Баранья шапка захватила вещи и стала их выносить из вагона. Выходил из вагона и брюнет в очках, таща сам два шагреневых чемодана. Он шел сзади супругов и говорил им:

– Митница. О, србска митница – строга митница!

Николай Иванович и Глафира Семеновна были тоже нагружены. Николай Иванович нес две картонки со шляпками жены, зонтик, трость. Сама она несла баульчик, металлический чайник, коробок с едой. Их нагнал кондуктор, брат-славянин, и протягивал руку пригоршней.

– Господине, за спокой… Тринжгельд… – говорил он, кланяясь.

– Да ведь уж я дал гульден! – воскликнул Николай Иванович. – И неизвестно за что дал. Я думал, что мы ночь ночевать в вагоне будем, так чтоб врастяжку на скамейках спать, я и просил никого не пускать в наше купе, а не ехать ночь, так и этого бы не дал.

– На пиво, на чашу пива, высокий бояр… – приставал кондуктор.

– Гроша медного больше не получишь! – обернулся к нему Николай Иванович.

– Pass… Pass, mein Herr… – раздалось над самым его ухом.

Николай Иванович взглянул.

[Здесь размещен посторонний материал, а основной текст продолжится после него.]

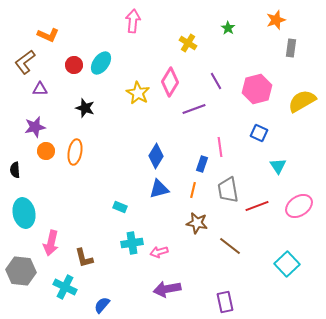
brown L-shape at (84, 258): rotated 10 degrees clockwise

Перед ним дорога была загорожена цепью, и стоял военный человек в кепи с красным околышком и жгутами на пальто. Около него двое солдат в сербских шапочках-скуфейках.

– Паспорт надо? Есть, – отвечал Николай Иванович. Поставил на пол коробки со шляпками и полез в карман за паспортом. – Пожалуйте… Паспорт русский… Из города Петербурга едем. Такие же славяне, как и вы… – подал он военному человеку заграничный паспорт-книжечку…

Тот начал его перелистывать и спросил довольно сносно по-русски:

– А отчего визы сербского консула нет?

– Да разве нужно? – удивился Николай Иванович. – Австрийская есть, турецкая есть.

– Надо от сербского консула тоже. Давайте четыре динара… Четыре франка… – пояснил он. – Давайте за гербовые марки на визу.

– С удовольствием бы, но у меня, голубчик, брат-славянин, только русские рубли да австрийские гульдены. Если можно разменять, то вот трехрублевая бумажка.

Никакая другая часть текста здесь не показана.